Les jeunes chefs peuvent-ils également s’adresser à un nouveau public jeune ? - -
J’espère vivement convertir encore beaucoup de gens aux concerts classiques. A Zurich, j’adorerais impliquer toute la population. La fête d’ouverture de la nouvelle saison fut une entrée en matière sensationnelle: plus de 7500 personnes de tout âge ont fréquenté la journée portes ouvertes. J’ai vu de jeunes parents avec leur bébé, des grands-parents avec leurs petits-enfants. Un groupe de jeunes gens m’a abordé en me disant : « Hé, on était au concert hier. La première pièce nous a totalement emballés. »

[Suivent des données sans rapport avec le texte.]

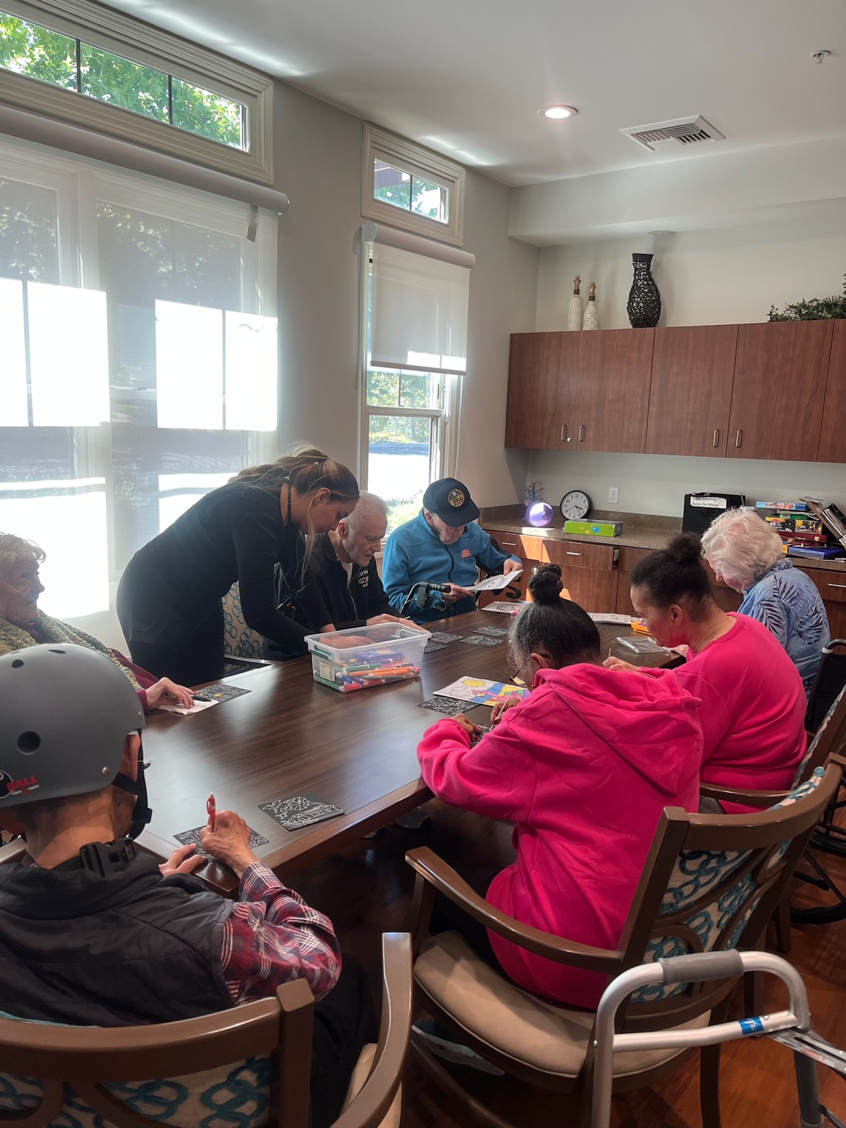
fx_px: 847
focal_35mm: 26
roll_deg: -1.8
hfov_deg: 53.1
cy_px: 564
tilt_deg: -6.9
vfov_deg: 67.3
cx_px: 423
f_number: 1.6
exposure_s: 1/62
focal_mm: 5.1
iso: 64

J’étais soufflé, car il s’agissait de la première d’une œuvre d’Esa-Pekka Salonen, donc de la musique contemporaine. Entendre ce type de remarque de la part de jeunes gens qui n’avaient jamais assisté à un concert auparavant m’a complètement requinqué. C’est exactement ce public-là que je cherche.

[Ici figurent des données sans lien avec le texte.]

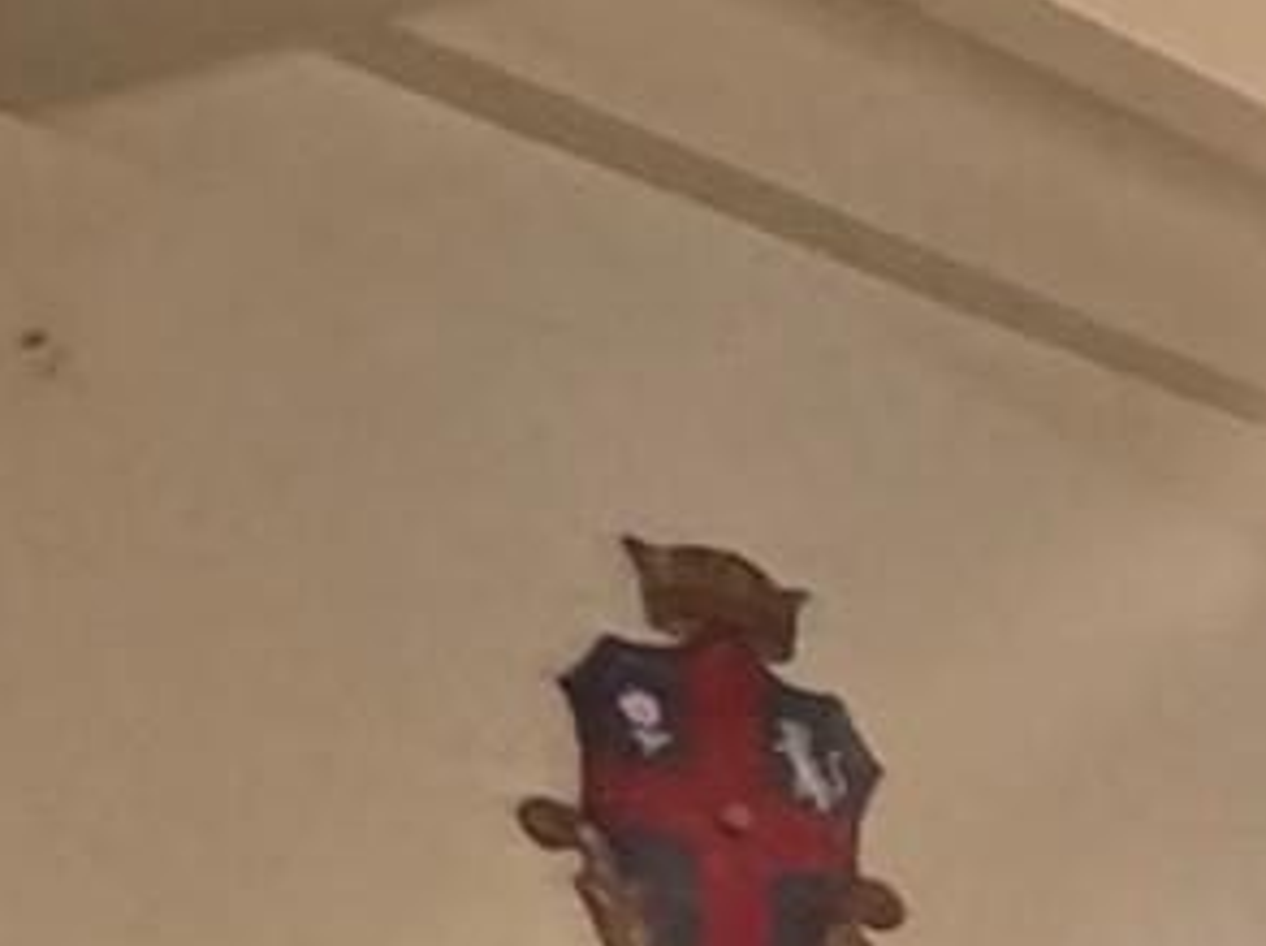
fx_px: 3580
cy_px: 1961
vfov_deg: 12.9
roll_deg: -0.1
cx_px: 3547
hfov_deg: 12.2
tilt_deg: -1.6
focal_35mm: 98
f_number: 2.2
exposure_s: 1/60
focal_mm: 2.22
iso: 1250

Mais en même temps vous ne devez pas insécuriser le public traditionnel, au risque de le perdre. - -
Il faut bien sûr le juste équilibre. J’aime d’ailleurs personnellement le répertoire populaire. Mais j’entends aussi détruire des préjugés, je voudrais éveiller chez les gens de la curiosité avec des pièces qu’ils n’ont entendues que rarement ou jamais. Lors de cette nouvelle saison à Zurich, par exemple toutes les œuvres pour orchestre de Ravel. Après tout, il n’a pas composé que le « Boléro ».
Vous travaillez avec des musiciens et des solistes qui sont en général plus âgés que vous. N’y a-t-il pas de conflit de génération à propos du style ou de l’interprétation ? - -
Nous discutons bien sûr d’autres possibilités de jouer la musique. Mais ce n’est pas une affaire d’âge ou de génération. L’échange est très enrichissant pour tout le monde, peu importe qu’il s’agisse de musiciens jeunes ou moins jeunes.
Outre votre nouvelle fonction à Zurich, vous dirigez dans de nombreux pays. Reste-t-il du temps pour la vie privée, les amis, les loisirs ? - -
C’est une question d’organisation. Ou alors de choix spontanés: le premier jour de mon arrivée à Zurich, j’ai d’abord posé ma valise dans mon nouvel appartement, je me suis changé et suis allé courir au bord du lac. Je joue aussi au tennis, j’aime aller écouter les concerts des autres et, à Nice, ma ville natale, je vais parfois voir un match de football. Quand j’ai opté pour ce métier, je savais que j’allais voyager beaucoup et vivre à l’hôtel. C’est pourquoi je suis content d’avoir à Zurich une seconde patrie après Nice. Je suis immédiatement tombé amoureux de la ville.
Vous twittez, vous êtes sur Facebook : êtes-vous sans cesse en ligne avec votre téléphone ? - -
(Il rit.) Je suis très discipliné. Etre sans cesse en ligne n’est pas possible, notamment parce qu’en général soit je passe toute la journée avec l’orchestre, soit je discute avec les musiciens pendant les pauses. Ou alors je suis dans l’avion où je me concentre sur le concert du soir. Ce n’est qu’après tout ça que j’active mon téléphone. Alors, mon taux d’adrénaline est au sommet, on va manger, on rencontre des amis.